‘40 people on board but no one intervened when schoolboys stabbed B Com student on Delhi bus’

The bus conductor said the passengers did not make any attempt to provide medical aid to Mohammad Anas, who was allegedly stabbed by five boys during a scuffle for stealing his mobile phone.

delhi Updated: Nov 25, 2017 10:19 IST
Shiv Sunny
Shiv Sunny
Hindustan Times, New Delhi
Delhi bus murder,Murder,Delhi bus
A cluster bus parked inside Sukhdev Vihar Bus Depot in which Mohammad Anas, a 20-year-old B. Com student was stabbed to death near Ashram, in New Delhi on Friday.(Sanchit Khanna/HT Photo)

The family of 17-year-old Mohammad Anas, who was stabbed to death on a cluster bus in Delhi on Friday after a scuffle with five boys, said he could have been saved had even one of the passengers intervened.

Anas, a B Com Hons student at Al-Falah University in Faridabad, died on a moving bus in south Delhi after his throat was slit, allegedly by a group of five school students in uniform, when he confronted them on suspicion that they had stolen his mobile phone.

According to Jai Bhagwan, the bus conductor, there were at least 40 passengers on the bus at the time of the murder. Speaking to HT, he confirmed that no one — including himself — intervened.

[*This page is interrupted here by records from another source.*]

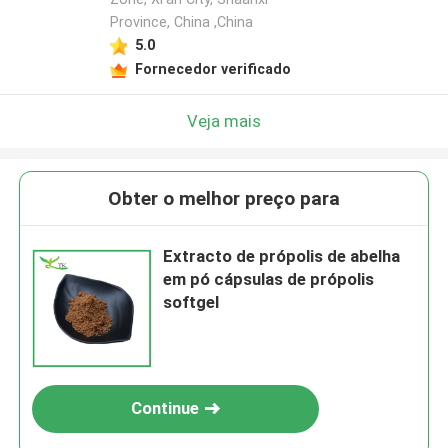
Province, China ,China
5.0
Fornecedor verificado
Veja mais
Obter o melhor preço para
Extracto de própolis de abelha
em pó cápsulas de própolis
softgel
Continue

“It just needed one passenger to stand up against the boys. That would have given everyone else courage to take on the goons. But there was not one man with courage in that bus,” said Anas’ uncle, Mujeeb Ahmed.

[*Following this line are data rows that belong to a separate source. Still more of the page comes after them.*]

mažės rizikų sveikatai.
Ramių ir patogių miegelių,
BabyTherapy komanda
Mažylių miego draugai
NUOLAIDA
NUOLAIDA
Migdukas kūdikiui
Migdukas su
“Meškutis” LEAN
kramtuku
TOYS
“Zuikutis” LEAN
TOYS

He said the passengers neither made any attempt to provide medical aid nor rushed Anas to hospital. “Why is it that Anas was taken to hospital only after the PCR van arrived? Why did the bus conductor not do anything to prevent the attack when it happened right next to his seat,” said Anas’ father, Bholu Khan.

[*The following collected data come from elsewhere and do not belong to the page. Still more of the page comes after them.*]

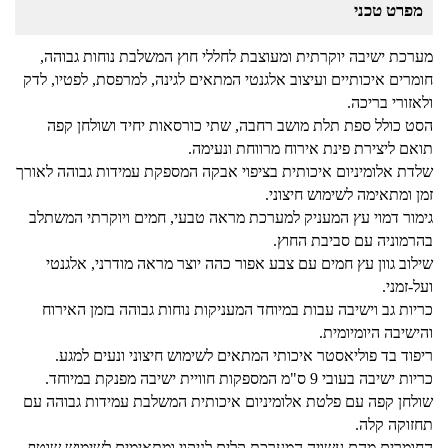
מפרט טכני
מערכת ישיבה יוקרתית ומעוצבת לחללי חוץ המשלבת נוחות גבוהה,
חומרים איכותיים ועיצוב אלגנטי המתאים לגינה, למרפסת, לפטיו, לדק
ולאזורי בריכה.
הסט כולל ספת תלת מושב רחבה, שתי כורסאות יחיד ושולחן קפה
תואם ליצירת פינת אירוח מרווחת ונעימה.
שלדת אלומיניום איכותית בציפוי אבקה המספקת עמידות גבוהה לאורך
זמן ומתאימה לשימוש חיצוני.
גימור דמוי עץ המעניק למערכת מראה טבעי, חמים ויוקרתי המשתלב
בהרמוניה עם סביבת החוץ.
שילוב גוון עץ חמים עם צבע אפור כהה יוצר מראה מודרני, אלגנטי
ועל-זמני.
כריות גב וישיבה עבות במיוחד המעניקות נוחות גבוהה בזמן האירוח
והישיבה היומיומית.
ריפוד בד פוליאסטר איכותי המתאים לשימוש חיצוני ונעים למגע.
כריות ישיבה בעובי 9 ס"מ המספקות חוויית ישיבה מפנקת במיוחד.
שולחן קפה עם פלטת אלומיניום איכותית המשלבת עמידות גבוהה עם
תחזוקה קלה.
החומרים מהם עשויה המערכת קלים לניקוי ומתאימים לשימוש שוטף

The conductor said everything happened so quickly that he was unable to react. “The boys took advantage of the fact that the bus was moving slowly because of the traffic and ran out from the two doors,” said Bhagwan.

This is not the first time Delhiites have remained mute spectators to murders, attacks or even accident victims. Police say the fear of the unknown as well as an element of indifference induces this behaviour.

Dependra Pathak, Delhi Police’s chief spokesperson, said this mindset is seen more in big cities like Delhi than in smaller towns or villages. “People are circumspect because they don’t know the people involved or the circumstances under which the conflict is happening. They are afraid to do their human duty because they do not want to get into any kind of trouble,” he said.

The officer urged people to intervene in such situations and assured good Samaritans will get legal protection. “They should be rest assured that the law is on their side,” said the officer.

Meanwhile, it has emerged that the five students, who allegedly killed the boy, had bunked school that day and were taking casual joyrides in buses.

“They had assembled at a park in Madanpur Khadar before taking a bus to Ashram Chowk. They again took a bus ride towards Badarpur when they killed Anas,” said Praveer Ranjan, joint commissioner of police (southern range).

Investigators said no similar cases of the students targeting people have emerged so far. They said the boys seemed to be “unruly by nature”.

The description of the boys’ uniform, as well as electronic surveillance on the mobile phone they allegedly stole from Anas, helped the police apprehend them from different parts of south Delhi.